Подал я лошадей. В избу меня проезжающие позвали -- барыня молодая да трое ребят, мал-мала меньше. Старшему-то четыре годика, а младшей самой девочке года два, не более. И куда только, думаю, тебе горемычной экое место ехать доводится, да еще одной, без мужа? Барыня-то тихая, приветная. Посадила меня за стол, чаем напоила. Спрашивает, какие места, нет ли шалостей? -- Не слыхивал, говорю, а сам думаю: ох, родная, боишься ты, видно. Да и как ей, бедной, не бояться: клади с ней много, богато едет, да еще с ребятами; материнское сердце -- вещун. Тоже, видно, неволюшка гонит.
Ну, сели, поехали. До свету еще часа два оставалось. Выехали на дорогу, с версту этак проехали; гляжу, пристяжка у меня шарахнулась. Что, думаю, такое тут? Остановил коней, оглядываюсь: Кузьма из кустов ползет на дорогу. Встал обок дороги, смотрит на меня, сам лохмами своими трясет, смеется про себя... Фу ты, окаянная сила! У меня и то кошки по сердцу скребнули, а барыня моя, гляжу, ни жива, ни мертва... Ребята спят, сама не спит, мается. На глазах слезы. Плачет... "Боюсь я, говорит, всех вас боюсь..."
-- Что ты, говорю, Христос с тобой, милая. Или я душегуб какой?.. Да вы почто же ночевать-то не остались?..
-- Там-то, говорит, еще того хуже. Прежний ямщик сказал: к ночи в деревню приедем, а сам в глухую тайгу завез, на заимку... У старика-то, -говорит барыня, -- пуще всех глаза нехорошие...
Ах ты, господи, думаю, что мне теперича с нею делать? Убивается, бедная.
-- Что ж, говорю, теперича, как будете: назад ли вернетесь, или дальше поедем? -- Хожу я круг ее, -- не знаю, как и утешить, потому жалко.
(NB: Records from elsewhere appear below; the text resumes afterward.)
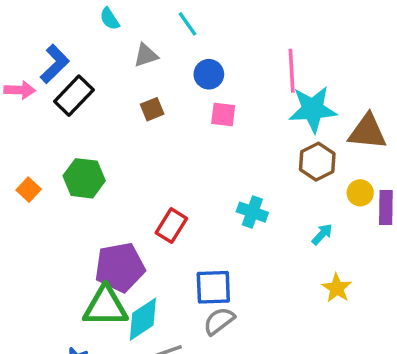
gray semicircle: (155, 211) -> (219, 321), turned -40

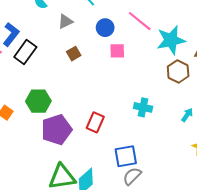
pink line: (292, 71) -> (140, 21), moved, turned -40
purple pentagon: (120, 267) -> (57, 130), moved

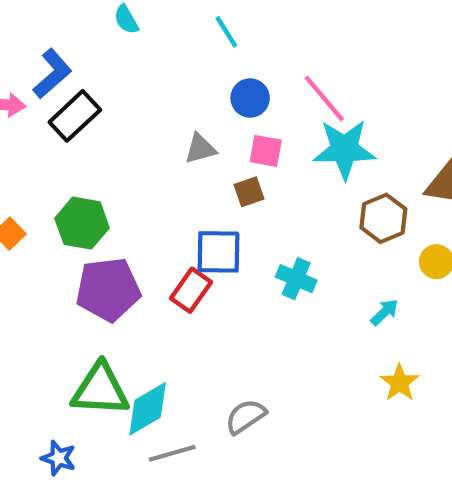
gray triangle: (65, 21) -> (200, 149), moved
cyan star: (171, 40) -> (344, 149), moved
brown square: (74, 54) -> (249, 192), moved
blue square: (126, 156) -> (219, 252), moved

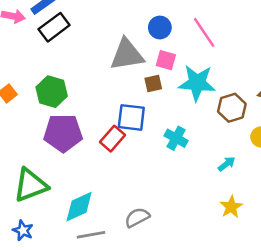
gray triangle: (200, 149) -> (127, 55), size x1.8
cyan star: (344, 149) -> (197, 83), moved
green triangle: (100, 390) -> (31, 185), moved, turned -30

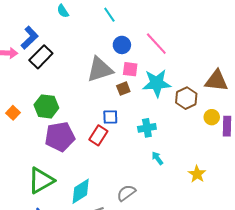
blue square: (131, 117) -> (110, 117), size x0.7
cyan cross: (176, 138) -> (147, 128), turned -30
cyan arrow: (227, 164) -> (157, 158), moved, turned -80

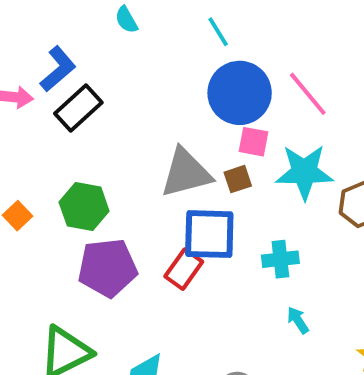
blue circle: (122, 45) -> (240, 93), size x1.8
gray triangle: (100, 69) -> (186, 173), moved
blue square: (110, 117) -> (209, 234), size x1.8

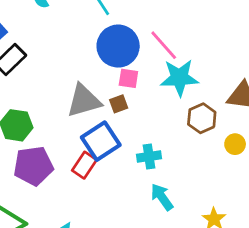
cyan star: (304, 172) -> (179, 78), moved
blue square: (209, 234) -> (101, 141), turned -33
cyan arrow: (298, 320) -> (162, 197), size x1.5

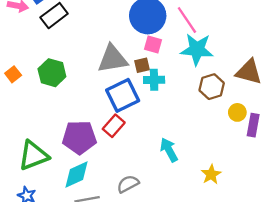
cyan cross: (149, 157) -> (154, 80), moved
red rectangle: (84, 165) -> (114, 126), moved
purple pentagon: (33, 166) -> (79, 137), moved

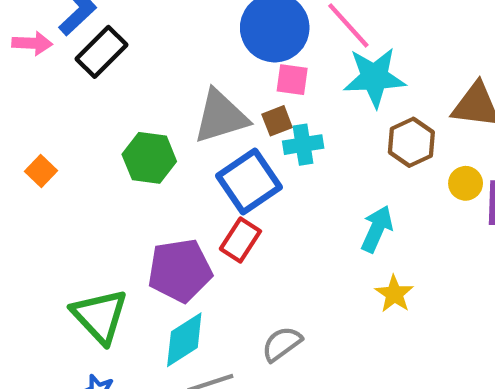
green hexagon: (52, 73) -> (149, 158), moved
cyan arrow: (169, 150) -> (377, 229), moved, turned 60
green triangle: (33, 156) -> (100, 316), turned -44
yellow star: (211, 174) -> (394, 294), moved

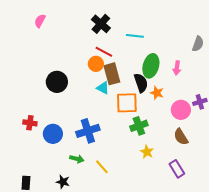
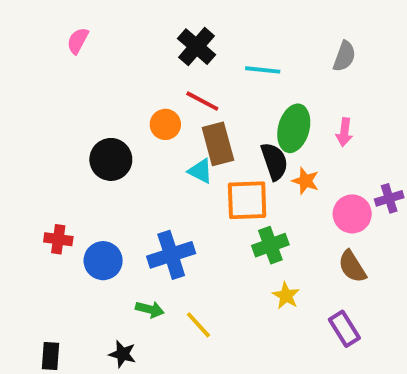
gray semicircle: (198, 44) -> (344, 56), moved
orange circle: (96, 64) -> (165, 124), moved

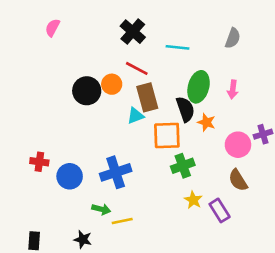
black circle: (111, 159) -> (87, 91), moved
cyan triangle: (200, 171) -> (135, 116), turned -48
yellow line: (198, 325) -> (122, 221), moved, turned -60
purple rectangle: (344, 329) -> (220, 210), moved

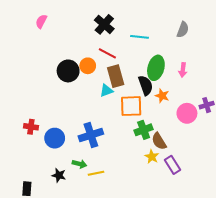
brown semicircle: (238, 180) -> (159, 141), moved
black star: (83, 239) -> (59, 175), moved

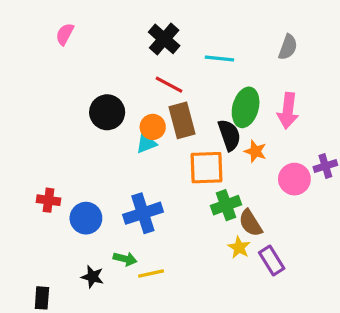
orange circle: (88, 66) -> (153, 127), moved
pink arrow: (183, 70) -> (288, 111), size x1.5
cyan triangle: (106, 91) -> (146, 143), moved

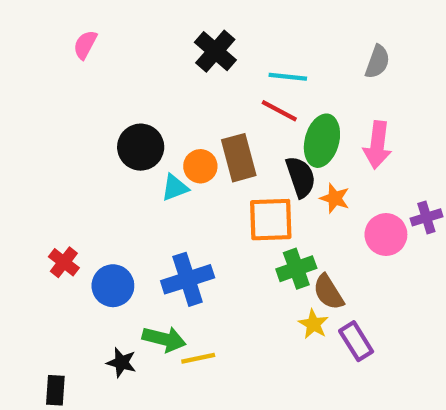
red line: (169, 85) -> (279, 111), moved
cyan triangle: (146, 143) -> (175, 188), moved
red cross: (48, 200) -> (64, 262), turned 30
green arrow: (125, 259) -> (164, 339), size x1.4

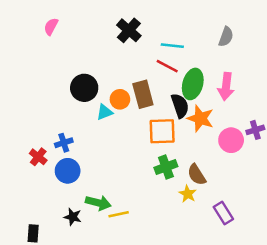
orange star: (335, 198) -> (200, 118), size x1.5
green cross: (296, 269) -> (166, 167), moved
blue cross: (188, 279) -> (64, 143), moved, size x0.6
purple rectangle: (356, 341) -> (223, 213), moved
А тут еще и лог этот недалече; с проселку на него выезжать приходилось, мимо "Камня". Вот видит она, что и сам я с нею опешил, и засмеялась:
-- Ну, садись, говорит, поезжай. Не вернусь я назад: там страшнее... С тобой лучше поеду, потому что лицо у тебя доброе. -- Теперь это, братец, люди меня боятся, "убивцем" зовут, а тогда я все одно как младенец был, печати этой каиновой на мне еще не было.
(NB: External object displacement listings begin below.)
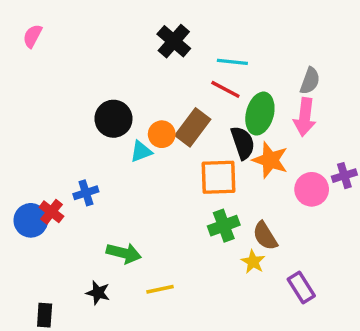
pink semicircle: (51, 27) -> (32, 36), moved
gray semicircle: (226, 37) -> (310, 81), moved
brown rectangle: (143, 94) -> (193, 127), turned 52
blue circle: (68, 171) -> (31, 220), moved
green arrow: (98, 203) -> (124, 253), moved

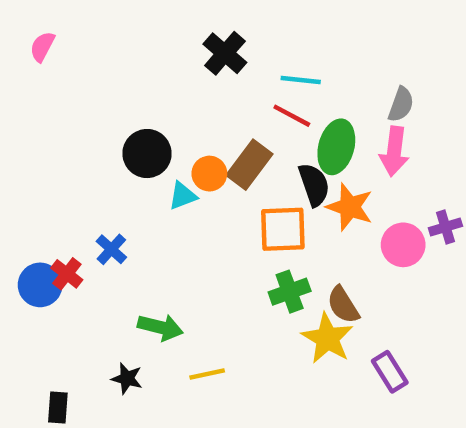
blue cross: (86, 193) -> (111, 249), turned -30
yellow star: (253, 262) -> (327, 338), size x1.6

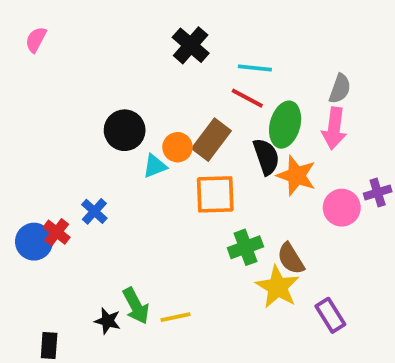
orange square: (283, 229) -> (215, 194), moved
green arrow: (160, 327) -> (136, 306), moved, turned 48

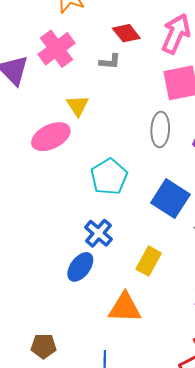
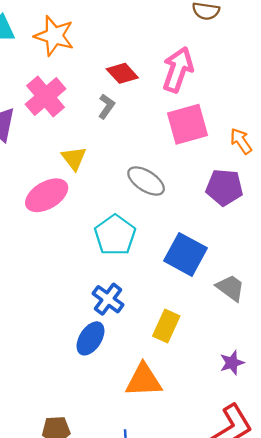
gray L-shape: (110, 62) -> (106, 106), turned -55
gray ellipse: (160, 129) -> (146, 181), moved, turned -56

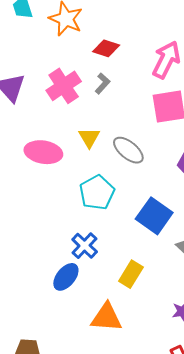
red diamond: (122, 73) -> (106, 48), moved, turned -36
pink cross: (46, 96) -> (64, 86), moved
yellow triangle: (74, 158) -> (89, 138), moved
pink ellipse: (47, 195) -> (43, 152), turned 33

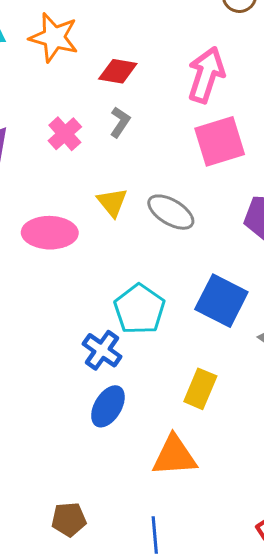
pink cross: (64, 86) -> (65, 134), size x0.7
cyan pentagon: (97, 193) -> (139, 309), moved
blue cross: (85, 246) -> (102, 350), moved

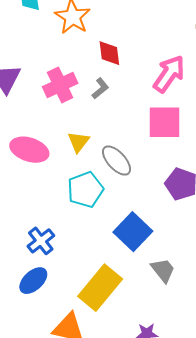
red diamond: (118, 71) -> (109, 53), turned 56
pink cross: (65, 134) -> (60, 85), size x1.4
cyan pentagon: (139, 309) -> (85, 190), moved
yellow rectangle: (200, 389) -> (100, 288), size x1.6

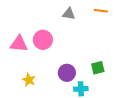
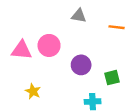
orange line: (101, 11) -> (117, 27), moved
purple circle: (67, 73) -> (81, 65), moved

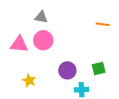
gray triangle: (79, 16) -> (41, 17), moved
purple circle: (81, 65) -> (67, 70), moved

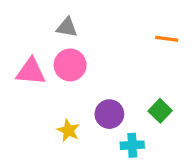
green square: (99, 68) -> (160, 111), turned -32
yellow star: (29, 81) -> (68, 130), moved

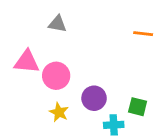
pink circle: (70, 65) -> (56, 76), moved
green square: (160, 111) -> (138, 107), moved, turned -30

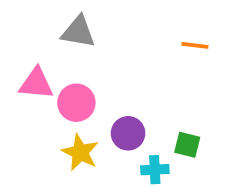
gray triangle: (58, 24) -> (78, 32), size x1.4
yellow star: (59, 112) -> (80, 152), size x1.4

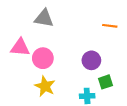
purple circle: (128, 133) -> (91, 60), moved
green square: (187, 145) -> (105, 82), turned -32

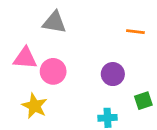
green square: (105, 82) -> (143, 101), moved
yellow star: (45, 86) -> (35, 106), moved

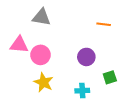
yellow star: (35, 106) -> (44, 82), moved

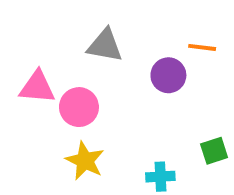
gray triangle: (42, 17) -> (105, 45), moved
purple circle: (86, 57) -> (168, 75), moved

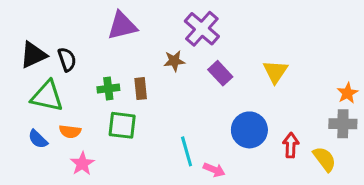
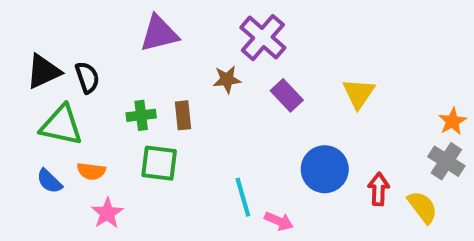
gray cross: (343, 124) -> (446, 161), turned 32

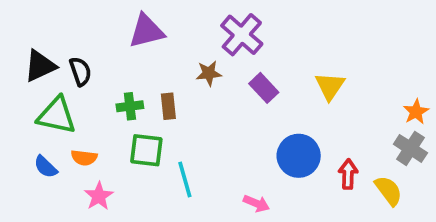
cyan line: (243, 197) -> (185, 180), moved

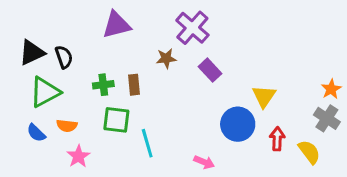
yellow triangle: (330, 86) -> (264, 96), moved
green triangle: (57, 115) -> (45, 92), turned -40

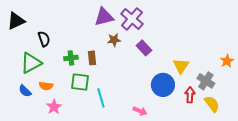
purple triangle: (116, 25) -> (104, 17), moved
black triangle: (32, 53) -> (16, 21), moved
gray cross: (327, 118) -> (206, 81), moved

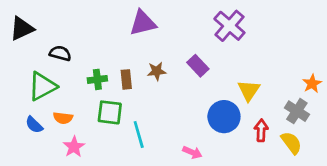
purple cross: (132, 19) -> (229, 26), moved
black semicircle: (44, 39) -> (60, 53), turned -56
brown star: (114, 40) -> (157, 71), moved
gray cross: (206, 81) -> (297, 111), moved

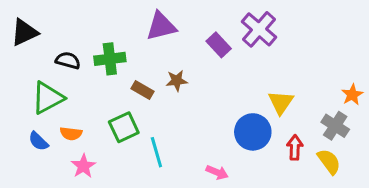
purple rectangle: (198, 66) -> (219, 45), moved
green cross: (97, 79) -> (110, 59), moved, size x1.4
brown rectangle: (126, 79) -> (142, 90), turned -54
green square: (110, 112) -> (124, 127), turned -32

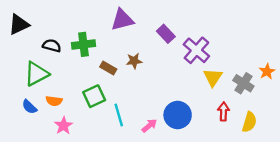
purple cross: (259, 29) -> (196, 50), moved
gray cross: (335, 126) -> (243, 83), moved
blue circle: (253, 132) -> (178, 115), moved
yellow semicircle: (329, 161) -> (249, 122), turned 54
pink arrow: (217, 172) -> (149, 126), moved, turned -63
Повеселел и я с нею. Сел на козлы. "Давай, -- говорит моя барыня, -станем разговаривать". Спрашивает про меня и про себя сказывает, едет к мужу. Сосланный муж у нее, из богатых. "А ты, говорит, у этих хозяев давно ли живешь; в услужении ли, как ли?" -- В услужении, говорю, недавно нанялся. -- "Что, мол, за люди?" -- Люди, говорю, ничего... А впрочем, кто их знает. Строгие... водки не пьют, табаку не курят. -- "Это, говорит, пустяки одни, не в этом дело". -- А как же, говорю, жить-то надо? Вижу я: она хоть баба, да с толком; не скажет ли мне чего путного? "Ты, спрашивает, грамотный ли?" -- Маленечко, мол, учился. -- "Какая, говорит, большая заповедь в евангелии?" -- Большая, мол, заповедь-- любовь! -- "Ну, верно, А еще сказано: больше той любви не бывает, если кто душу готов отдать за други своя! Вот тут и весь закон. Да еще ум, говорит, нужен, -- значит, рассудить: где польза, а где пользы нету. А персты эти, да табак там -- это одна наружность..." -- Ну, правда твоя, отвечаю. А все же и строгости маленько не мешает, чтобы человек во всякое время помнил.